The Methodist Council of Bishops said it "laments the continued warfare by the United States and coalition forces" and said the U.S. premises for the war – alleged Iraqi links with al-Qaeda and a buildup of weapons of mass destruction – "have not been verified."

"The cycle of violence in which the United States is engaged has created a context for the denigration of human dignity and gross violations of human rights of Iraqi prisoners of war," the bishops said in their resolution. They also demanded a greater U.N. role in rebuilding Iraq. The 8.3 million-member church is the third-largest in the nation.

The Vatican newspaper L'Osservatore Romano took aim at the now infamous photo of a soldier holding a prisoner by a leash. In an editorial Monday, the newspaper said the soldier's goal was to dehumanize the prisoner, but that the image achieved the opposite effect.

"On the contrary, it is the torturer who with her leash stifles within herself any residue of humanity," it said.

Roman Catholic Archbishop Edwin F. O'Brien, head of the U.S. military archdiocese, has called the maltreatment of prisoners "outrageous" and said it must be "condemned without equivocation."

The Council on American-Islamic Relations, a civil rights group based in Washington, has demanded that Defense Secretary Donald H. Rumsfeld and his top advisers step down, saying "no other action" could restore the image of the United States.

However, Richard Land, head of the Ethics & Religious Liberty Commission, the public policy arm of the Southern Baptist Convention, said that based on the information disclosed so far, Rumsfeld should stay.

Land, who backed the war, contended the soldiers' actions reflected a broad lack of moral values in the culture at large.

"This is not a breakdown in the system. This reflects a breakdown in society," Land said. "These people's moral compass didn't work for some reason. My guess is because they've been infected with relativism."

Rabbi David Saperstein, director of the Religious Action Center of Reform Judaism, the movement's public policy arm, called the prisoner mistreatment "a disgrace to the international rule of law, the ideals for which our country stands and the values we are trying to inculcate in a new Iraq."

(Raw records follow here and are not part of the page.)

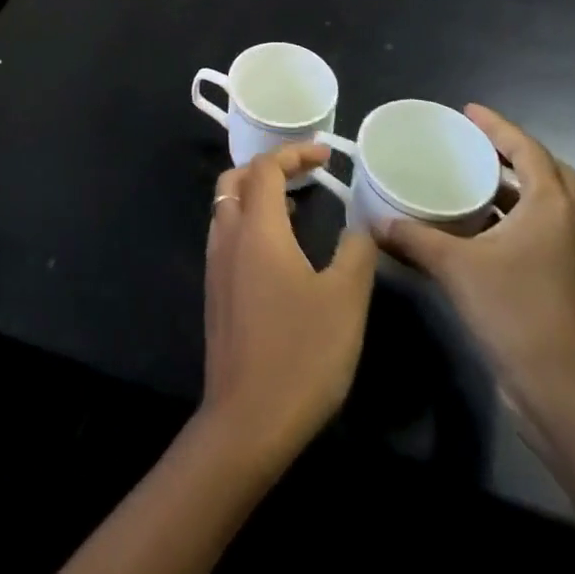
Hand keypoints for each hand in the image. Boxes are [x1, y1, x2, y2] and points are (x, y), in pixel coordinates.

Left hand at [199, 143, 377, 470]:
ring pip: (226, 206)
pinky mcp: (214, 291)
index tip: (326, 154)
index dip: (294, 153)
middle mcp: (228, 236)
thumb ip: (356, 253)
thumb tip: (360, 225)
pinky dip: (248, 221)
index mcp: (257, 228)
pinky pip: (226, 234)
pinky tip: (278, 249)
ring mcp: (215, 264)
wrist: (247, 420)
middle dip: (267, 167)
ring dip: (255, 194)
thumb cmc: (301, 353)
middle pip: (235, 179)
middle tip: (305, 174)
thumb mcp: (345, 301)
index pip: (266, 168)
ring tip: (295, 206)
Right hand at [379, 105, 574, 427]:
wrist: (564, 393)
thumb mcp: (455, 267)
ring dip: (509, 188)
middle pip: (548, 174)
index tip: (468, 112)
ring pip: (540, 207)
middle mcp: (562, 226)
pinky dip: (503, 221)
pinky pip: (529, 234)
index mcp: (549, 209)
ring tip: (466, 179)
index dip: (499, 127)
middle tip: (475, 144)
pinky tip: (467, 230)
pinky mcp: (553, 284)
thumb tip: (372, 221)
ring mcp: (562, 258)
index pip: (528, 151)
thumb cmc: (516, 312)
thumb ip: (413, 239)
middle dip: (514, 154)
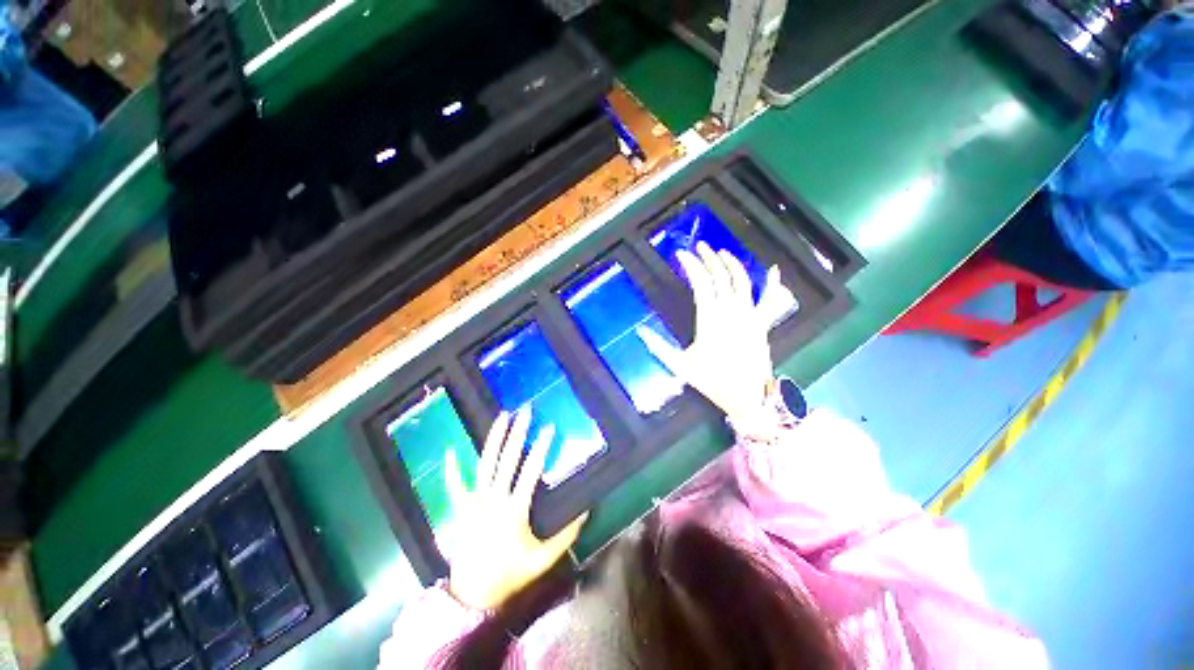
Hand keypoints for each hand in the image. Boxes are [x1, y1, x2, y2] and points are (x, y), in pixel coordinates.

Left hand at [447, 409, 586, 610]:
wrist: (473, 594)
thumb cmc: (511, 574)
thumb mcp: (544, 559)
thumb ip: (567, 536)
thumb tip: (587, 511)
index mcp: (515, 509)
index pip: (531, 470)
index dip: (542, 446)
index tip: (549, 427)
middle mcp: (494, 499)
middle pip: (507, 458)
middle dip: (518, 432)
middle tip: (525, 410)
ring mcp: (474, 501)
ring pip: (484, 463)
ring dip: (494, 438)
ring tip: (502, 416)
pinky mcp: (460, 508)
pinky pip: (454, 484)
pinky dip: (452, 467)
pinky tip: (451, 449)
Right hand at [637, 243, 794, 427]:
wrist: (748, 396)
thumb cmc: (713, 380)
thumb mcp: (680, 365)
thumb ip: (658, 347)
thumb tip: (639, 332)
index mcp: (711, 318)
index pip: (701, 282)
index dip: (691, 265)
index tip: (681, 254)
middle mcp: (731, 311)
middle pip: (721, 276)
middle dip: (709, 258)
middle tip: (700, 246)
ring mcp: (750, 315)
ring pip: (742, 281)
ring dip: (732, 264)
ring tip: (722, 253)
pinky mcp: (762, 323)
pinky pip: (770, 299)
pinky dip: (773, 284)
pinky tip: (773, 270)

The Reform movement is the largest branch of American Judaism, with about 920 synagogues, and its leaders were divided over the war.

"Jewish law taught 3,000 years ago that in times of war no less than in times of peace, maintaining that dignity of all people, which flows from being created in God's image, is incumbent upon each of us," said Saperstein, who commended Bush for his apology for prisoner mistreatment.